I need to get home. I need time to think, to figure this out.
“Have you been drinking tonight, sir?”
He’s standing pretty close to me. One of the hazards of pulling over a motorcyclist. I could reach over in jest and grab his baton or the handcuffs on his belt, maybe his holstered weapon, before he could say doughnut. He probably wouldn’t think it’s funny.
But if he gets too inquisitive, I might not be joking. I may have mentioned that sometimes I don’t trust myself.
“Sober as a priest,” I answer. Actually, my priest when I was growing up, Father Calvin, was a raging alcoholic.
“Something upsetting you tonight?” he asks.
Well, the night started off okay, when I successfully planted surveillance equipment in the home of the woman I love. It took a turn for the worse when she later plummeted to her death. HOW DOES THAT SOUND, COP?
“Fight with my girlfriend,” I explain. “Sorry about my riding. I was just a little worked up. I’m totally sober and I’ll drive home carefully. I’m on the Hill, just five minutes away.”
I can play normal when I have to. He looks me over for a while, watches my eyes, and then tells me to sit tight. He takes my license and registration back to his vehicle. He isn’t going to find anything interesting. I don’t have a criminal record-not one that he’d find, anyway.
Ulysses S. Grant was once stopped for speeding on his horse. The fine was twenty dollars and he insisted on paying it. Franklin Pierce was once arrested for hitting an old lady with his horse, but the charges were dropped.

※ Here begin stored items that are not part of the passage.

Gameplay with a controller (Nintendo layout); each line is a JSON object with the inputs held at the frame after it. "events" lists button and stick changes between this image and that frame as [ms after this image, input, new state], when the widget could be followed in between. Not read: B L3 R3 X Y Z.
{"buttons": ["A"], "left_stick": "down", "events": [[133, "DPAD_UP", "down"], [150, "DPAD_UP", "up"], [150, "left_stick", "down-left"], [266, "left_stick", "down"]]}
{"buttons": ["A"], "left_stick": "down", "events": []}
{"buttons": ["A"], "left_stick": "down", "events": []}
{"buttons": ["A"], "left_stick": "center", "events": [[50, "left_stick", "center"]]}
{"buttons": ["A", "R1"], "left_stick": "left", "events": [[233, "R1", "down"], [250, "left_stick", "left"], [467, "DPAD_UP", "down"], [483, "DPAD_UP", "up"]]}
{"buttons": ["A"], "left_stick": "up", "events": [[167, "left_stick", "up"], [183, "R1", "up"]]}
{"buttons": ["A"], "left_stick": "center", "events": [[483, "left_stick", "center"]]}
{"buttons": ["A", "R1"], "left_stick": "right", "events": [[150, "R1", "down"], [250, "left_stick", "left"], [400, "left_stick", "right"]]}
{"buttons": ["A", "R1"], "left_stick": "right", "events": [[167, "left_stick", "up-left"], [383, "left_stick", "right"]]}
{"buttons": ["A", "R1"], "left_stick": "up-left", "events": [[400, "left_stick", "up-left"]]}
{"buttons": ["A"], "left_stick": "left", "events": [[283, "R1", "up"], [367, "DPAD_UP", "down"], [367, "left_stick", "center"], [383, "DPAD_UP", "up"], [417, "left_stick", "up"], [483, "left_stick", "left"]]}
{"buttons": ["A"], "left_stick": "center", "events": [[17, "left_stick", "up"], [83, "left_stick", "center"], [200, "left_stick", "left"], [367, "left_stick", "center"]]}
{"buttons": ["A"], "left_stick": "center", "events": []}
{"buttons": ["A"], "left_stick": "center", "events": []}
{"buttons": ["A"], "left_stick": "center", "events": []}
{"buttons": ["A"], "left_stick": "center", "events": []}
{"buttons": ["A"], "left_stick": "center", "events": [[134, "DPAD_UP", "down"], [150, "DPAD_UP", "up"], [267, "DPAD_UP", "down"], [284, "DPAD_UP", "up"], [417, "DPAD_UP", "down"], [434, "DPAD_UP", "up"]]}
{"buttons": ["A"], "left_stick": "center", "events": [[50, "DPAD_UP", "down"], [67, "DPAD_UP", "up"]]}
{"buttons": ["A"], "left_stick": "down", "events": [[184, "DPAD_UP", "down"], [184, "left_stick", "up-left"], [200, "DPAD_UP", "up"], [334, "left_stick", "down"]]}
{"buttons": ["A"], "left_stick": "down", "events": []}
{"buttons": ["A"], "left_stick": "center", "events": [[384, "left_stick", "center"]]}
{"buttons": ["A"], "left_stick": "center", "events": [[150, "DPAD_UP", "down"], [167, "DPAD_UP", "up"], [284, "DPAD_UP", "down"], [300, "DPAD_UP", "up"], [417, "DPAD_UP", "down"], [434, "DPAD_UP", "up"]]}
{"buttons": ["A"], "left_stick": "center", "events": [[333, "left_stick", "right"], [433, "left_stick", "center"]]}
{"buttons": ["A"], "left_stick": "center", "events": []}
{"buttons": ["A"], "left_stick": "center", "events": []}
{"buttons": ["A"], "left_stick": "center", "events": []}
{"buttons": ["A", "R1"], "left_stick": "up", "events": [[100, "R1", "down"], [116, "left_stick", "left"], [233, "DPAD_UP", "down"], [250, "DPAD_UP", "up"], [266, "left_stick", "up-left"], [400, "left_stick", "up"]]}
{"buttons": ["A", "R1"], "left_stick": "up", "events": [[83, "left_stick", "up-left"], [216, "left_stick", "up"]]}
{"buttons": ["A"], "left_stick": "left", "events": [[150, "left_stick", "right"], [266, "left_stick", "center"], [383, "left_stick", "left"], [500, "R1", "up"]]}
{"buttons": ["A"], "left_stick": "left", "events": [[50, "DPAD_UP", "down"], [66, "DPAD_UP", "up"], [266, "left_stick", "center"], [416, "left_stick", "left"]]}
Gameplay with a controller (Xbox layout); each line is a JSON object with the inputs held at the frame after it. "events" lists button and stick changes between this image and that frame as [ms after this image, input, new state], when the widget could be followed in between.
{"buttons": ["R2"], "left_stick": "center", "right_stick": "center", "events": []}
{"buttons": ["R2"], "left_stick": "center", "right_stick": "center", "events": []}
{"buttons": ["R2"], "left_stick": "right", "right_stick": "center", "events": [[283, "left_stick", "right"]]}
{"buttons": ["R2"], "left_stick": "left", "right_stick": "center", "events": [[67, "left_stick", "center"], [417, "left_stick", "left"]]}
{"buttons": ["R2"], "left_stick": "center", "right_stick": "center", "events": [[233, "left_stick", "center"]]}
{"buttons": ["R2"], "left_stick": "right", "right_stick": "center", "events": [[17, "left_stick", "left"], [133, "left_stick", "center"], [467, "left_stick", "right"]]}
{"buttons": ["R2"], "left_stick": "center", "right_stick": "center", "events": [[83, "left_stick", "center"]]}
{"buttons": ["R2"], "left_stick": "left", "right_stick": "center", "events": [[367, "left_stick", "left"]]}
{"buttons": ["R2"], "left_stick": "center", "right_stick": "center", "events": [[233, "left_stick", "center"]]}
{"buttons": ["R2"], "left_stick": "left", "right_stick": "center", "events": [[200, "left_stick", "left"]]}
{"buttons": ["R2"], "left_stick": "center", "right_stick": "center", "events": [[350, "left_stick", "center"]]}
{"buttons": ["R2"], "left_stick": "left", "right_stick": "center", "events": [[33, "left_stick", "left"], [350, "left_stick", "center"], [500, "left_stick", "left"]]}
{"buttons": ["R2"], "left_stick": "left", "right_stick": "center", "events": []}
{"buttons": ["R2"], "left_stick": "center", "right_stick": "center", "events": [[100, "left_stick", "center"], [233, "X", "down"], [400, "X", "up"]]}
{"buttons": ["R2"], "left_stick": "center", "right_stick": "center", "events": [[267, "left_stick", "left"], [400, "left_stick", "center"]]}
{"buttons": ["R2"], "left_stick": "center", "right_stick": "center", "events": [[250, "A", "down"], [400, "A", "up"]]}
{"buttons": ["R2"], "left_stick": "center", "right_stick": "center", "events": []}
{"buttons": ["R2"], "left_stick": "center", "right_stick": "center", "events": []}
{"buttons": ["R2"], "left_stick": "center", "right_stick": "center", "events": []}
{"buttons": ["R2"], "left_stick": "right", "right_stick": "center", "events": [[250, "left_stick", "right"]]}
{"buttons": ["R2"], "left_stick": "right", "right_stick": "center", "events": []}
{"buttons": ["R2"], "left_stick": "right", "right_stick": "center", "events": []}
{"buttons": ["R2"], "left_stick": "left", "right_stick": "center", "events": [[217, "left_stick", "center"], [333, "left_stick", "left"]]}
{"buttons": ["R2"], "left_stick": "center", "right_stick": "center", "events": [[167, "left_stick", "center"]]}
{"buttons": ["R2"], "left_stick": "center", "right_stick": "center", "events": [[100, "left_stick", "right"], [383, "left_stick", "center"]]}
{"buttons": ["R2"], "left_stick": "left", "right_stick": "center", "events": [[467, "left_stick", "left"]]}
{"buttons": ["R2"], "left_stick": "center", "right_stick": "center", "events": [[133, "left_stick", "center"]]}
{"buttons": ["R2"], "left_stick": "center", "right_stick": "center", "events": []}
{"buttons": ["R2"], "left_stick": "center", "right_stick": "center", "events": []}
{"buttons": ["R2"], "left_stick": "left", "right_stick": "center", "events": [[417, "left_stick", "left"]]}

“You’re a reporter,” the cop informs me when he returns. “The Capital Beat. I’ve read your stuff before. Thought I recognized the name.”
Actually, I’m the White House correspondent, and I also own the company. The benefits of having a wealthy grandfather. Does that mean he won’t write me a ticket?
Nope. He cites me for reckless driving and crossing the centerline. It seems duplicative to me, but now is not the time to engage in a debate about logic. I just want him to let me go, which he’s going to do, albeit with tickets for moving violations. That’s the good news. The other good news is that, in a bizarre way, this cop has calmed me down, forced me somewhere toward normal.
The bad news is that now I’ve been placed near Diana’s building within an hour of her death.